Аурел Михале - Августовский рассвет (сборник)
— Заблудишься и обратно дороги не найдешь.
— Не заблужусь. К тому же, видишь, луна взошла.
— Я тоже пойду с тобой, — вызвался я, боясь, что он не найдет обратной дороги.
— Отдыхай! Видел я, как ты едва переставлял ноги. То, что мы прошли сегодня, — это пустяк. Трудное начнется с завтрашнего дня.
— Хорошо. Только не задерживайся долго. Я буду ждать тебя.
— Лучше поспи немного!
Я хотел последовать его совету, но заснуть так и не смог. Беспокойство не покидало меня. Что-то должно было случиться… Где командование, почему нам не отдают никаких распоряжений? Будто приказом для всех было: спасайся, кто может.

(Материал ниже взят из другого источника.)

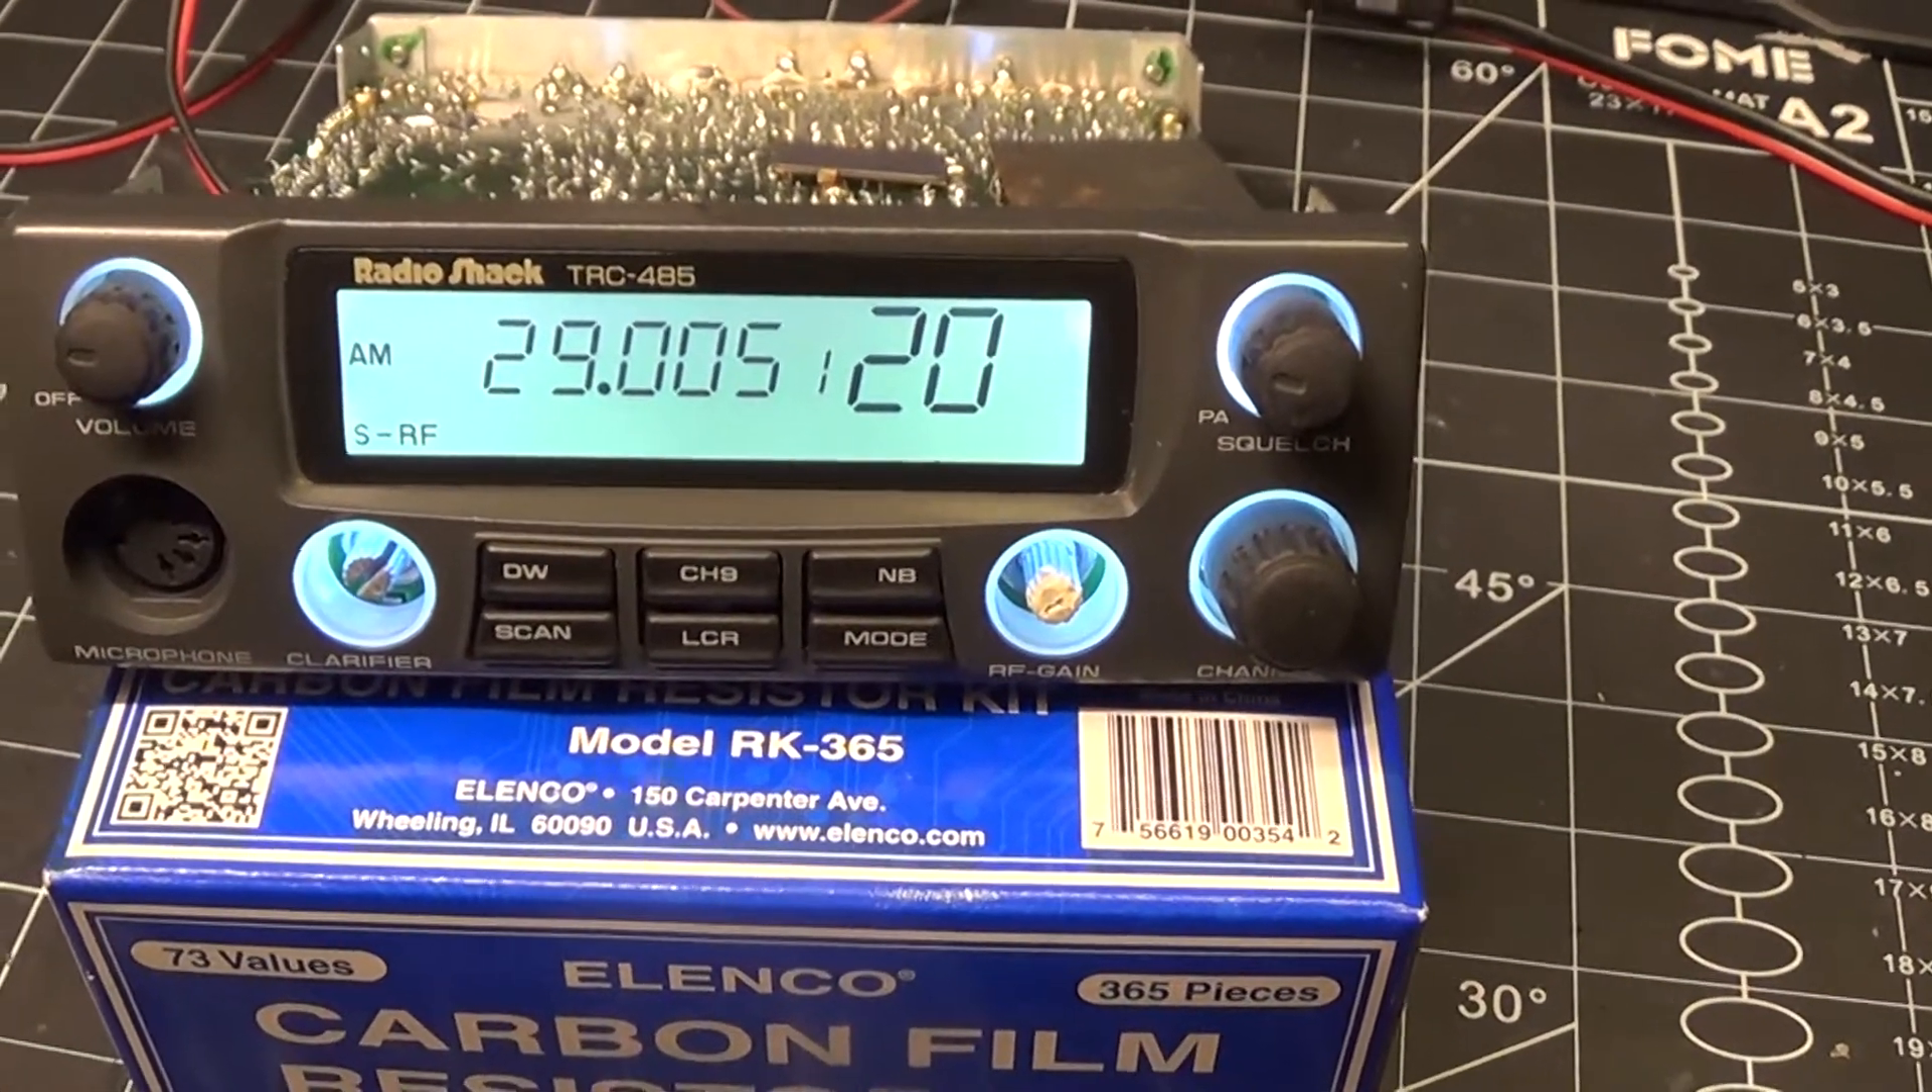This radio came with these two knobs snapped off of it so I replaced the potentiometers and now I need some rubber knobs that match so that'll complete the radio.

Вдруг я вспомнил о группе старших офицеров, которых видел на опушке леса. Казалось, они поглупели от страха и потеряли способность понимать, что происходит, и проявлять какую-нибудь инициативу. Должен сказать, что ни бесконечные колонны отступающих в полном беспорядке солдат, ни сотни машин и повозок, ни огромное количество просто брошенного по дороге оружия и снаряжения — ничто не показало мне так ясно, насколько велико и непоправимо было поражение, как эта группа старших офицеров на опушке леса. Да, разбитая и бегущая армия, которая уже не походила на армию, практически перестала существовать. Все те, кто ею командовал, ошеломленные полученным ударом, были способны только на бегство.
Нягу оказался прав. Это начало конца, и ничего уже нельзя изменить. И тогда меня охватило нечто вроде облегчения. Может быть, это слово не совсем подходит в данном случае. Возможно, точнее было бы сказать, что в этой катастрофе я почувствовал болезненное наслаждение. Итак, преступная авантюра окончилась катастрофой. Годы жестоких страданий, сотни тысяч бесполезных жертв, невосполнимые духовные и материальные потери!
Можно ли измерить огромную боль и страдания тех, кто был на фронте, и тех, кто оставался дома?
Где-то раздалась пулеметная очередь. От неожиданности я вскочил словно ужаленный и огляделся. Рядом с машиной один из солдат рассказывал, как у него от сибирской язвы подохла кобыла. Второй солдат, слушавший его, прерывал этот рассказ шумными возгласами удивления.
А поскольку за этой очередью не последовали другие, я снова вытянулся на своей импровизированной постели. Вскоре вернулся Нягу.
— Ну что? — нетерпеливо спросил я.
— Почти ничего не удалось узнать, — ответил он, укладываясь рядом со мной. — Ожидают приказа. От кого и каким путем, сам черт не знает! Наткнулся на группу штабных офицеров: они отошли в глубь леса. Только теперь их больше — целая толпа. Им сварили кофе, вот они и сидят на земле или на ящиках и пьют его… Я точно тебе говорю: все кончено!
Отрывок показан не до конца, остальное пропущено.